Tuesday 8 July 2008

Redeeming Submission

When a Christian, accepting the authority of Scripture is sorting through a complex matter—say the nature of the relationship between masculinity and femininity, or the nature of the relationship between free will and God’s grace—one ordinarily does not have to sort through the matter like some rugged frontiersman or brave adventurer pondering the mystery for the first time. For one who submits to Christ, he can look to the authority of Scripture as a guide, as a giver of clues. Some matters are more clearly spelled out than others. We all know that something is wrong with the world (the problem of evil); we don’t know as well know operation of the Trinity. But on both scores, Scripture and the Church speak. And the Christian can take great comfort in submitting to its teaching in whatever particular area he is meditating upon, and seek to grasp the truth of the matter using what is said within Scripture at the least as a foundation or starting point.

“But is not this anti-intellectual?
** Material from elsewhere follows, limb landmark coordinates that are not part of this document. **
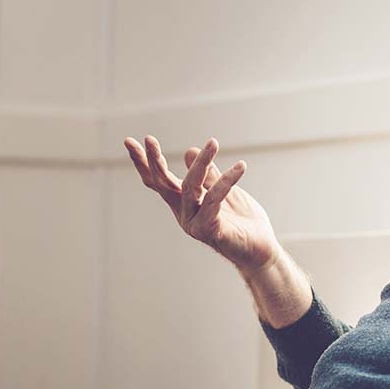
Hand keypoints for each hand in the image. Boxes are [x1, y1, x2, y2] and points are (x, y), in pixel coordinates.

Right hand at [123, 135, 280, 274]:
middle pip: (164, 185)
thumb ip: (208, 175)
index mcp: (184, 204)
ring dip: (201, 163)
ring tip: (213, 142)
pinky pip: (214, 200)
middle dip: (154, 161)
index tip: (129, 141)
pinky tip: (240, 167)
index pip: (159, 182)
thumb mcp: (223, 190)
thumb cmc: (241, 221)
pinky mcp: (211, 231)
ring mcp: (195, 224)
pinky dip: (226, 182)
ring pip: (191, 187)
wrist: (261, 249)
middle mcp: (184, 214)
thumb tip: (190, 151)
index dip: (144, 163)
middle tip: (148, 139)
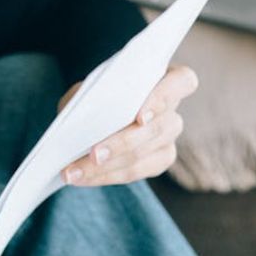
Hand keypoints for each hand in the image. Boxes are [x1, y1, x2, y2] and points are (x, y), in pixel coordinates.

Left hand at [57, 64, 198, 186]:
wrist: (96, 112)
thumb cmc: (99, 92)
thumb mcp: (91, 86)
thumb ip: (90, 94)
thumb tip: (79, 117)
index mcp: (166, 78)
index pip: (182, 82)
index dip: (163, 99)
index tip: (140, 117)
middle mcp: (173, 109)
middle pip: (158, 128)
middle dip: (122, 144)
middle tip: (93, 155)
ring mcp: (169, 137)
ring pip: (144, 155)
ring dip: (106, 167)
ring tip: (73, 172)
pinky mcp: (159, 160)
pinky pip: (136, 172)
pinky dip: (106, 175)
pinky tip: (83, 177)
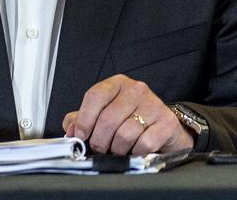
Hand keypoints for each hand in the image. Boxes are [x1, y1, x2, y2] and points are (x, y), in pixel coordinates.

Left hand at [62, 74, 192, 155]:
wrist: (162, 131)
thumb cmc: (130, 122)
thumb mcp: (103, 115)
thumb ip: (81, 120)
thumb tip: (70, 130)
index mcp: (118, 84)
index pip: (95, 96)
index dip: (84, 120)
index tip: (80, 135)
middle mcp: (137, 90)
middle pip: (108, 119)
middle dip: (99, 141)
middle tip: (101, 148)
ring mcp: (154, 105)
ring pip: (125, 134)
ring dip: (117, 149)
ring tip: (119, 149)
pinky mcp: (167, 123)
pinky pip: (143, 144)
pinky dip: (135, 153)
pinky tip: (135, 150)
Is not the job of the scholar especially to question every assumption, to understand a matter from a multitude of angles, to explore the host of possibilities present?” No and Yes. No, submission to teaching authority is not anti-intellectual—it is, in truth, immensely intellectual—and Yes, it is the especial vocation of the scholar to ask those questions that typically go unasked.

First: how can we say that submission to teaching authority is intellectual? Because the wise man (1) knows that we live in an enormously complex world, filled with baffling paradoxes and precarious tensions, (2) to be intellectual is to be curious about those baffling paradoxes and precarious tensions, (3) that truth lies in the “multitude of counselors”, and (4) that one often cannot penetrate the sacred mysteries until he submits to the teaching authority in faith. In faith because he goes forward not fully apprehending where all the nuts and bolts fit, but in the hope that they do in truth fit. To adopt this approach is to believe that the “most efficient way” to truth is to accept what God has revealed through Scripture. The Scriptures were written for our edification, and we can be sure that when we allow the light of the Word to illumine what it is that we’re contemplating, we will receive more and more light; once we crack open the door of the Word even just a little bit, the room becomes brighter. The matter at hand will make sense—even if it seems to lack complete sense when we crack open the door. (I emphasize complete because I think we can be sure that if something completely lacks sense, we should not trust in it. Elusive though it may be, truth always seems at least partly true.)

Further, we must not be so much focused on making our message compelling as telling the truth. The truth will never be compelling to all people. “For judgment I have come into this world, that those who do not see may see, and that those who see may be made blind” (Jn. 9:39). But we must speak the truth in the hope that those whose hearts have been so prepared by God’s grace may gladly hear and receive that truth. The truth is powerful—but only to those who by cooperation with God’s grace, are prepared to submit to it. It is not powerful in the sense that whoever hears it believes it; it is powerful in the sense that whosoever whose heart is so prepared to receive it carries the words of eternal life. (Truly, the “contingency” of truth’s potency reflects the grace/free will dynamic.)

But what of times when the matter we are contemplating has been so distorted that if we so much as mention the word, it is like throwing pearls before the swine? Let us take the word “submission.” We have all seen this word fabulously abused—whether man abusing submissive women, priests abusing submissive laity, or kings abusing submissive subjects. Yet I propose we have also seen, and do see, the wondrous meaning of this massively meaningful word playing itself out in life—whether a student submitting to his professor’s knowledge by diligently taking notes or the apprentice submitting to the master craftsman’s directions. Submission is a beautiful act, and if we wish to achieve any sort of true “power” we must learn to submit. “Unless a grain of wheat falls to the ground and dies, it remains alone; but if it dies, it produces much grain” (Jn. 12:24).

But no matter how hard one may try to rehabilitate “submission”—and he should try—there’s no guarantee that some person’s hearts might be so turned against truth that they will not submit to it. We are not asked to make the message compelling such that everyone who hears will be persuaded. We are only asked to speak the truth in love.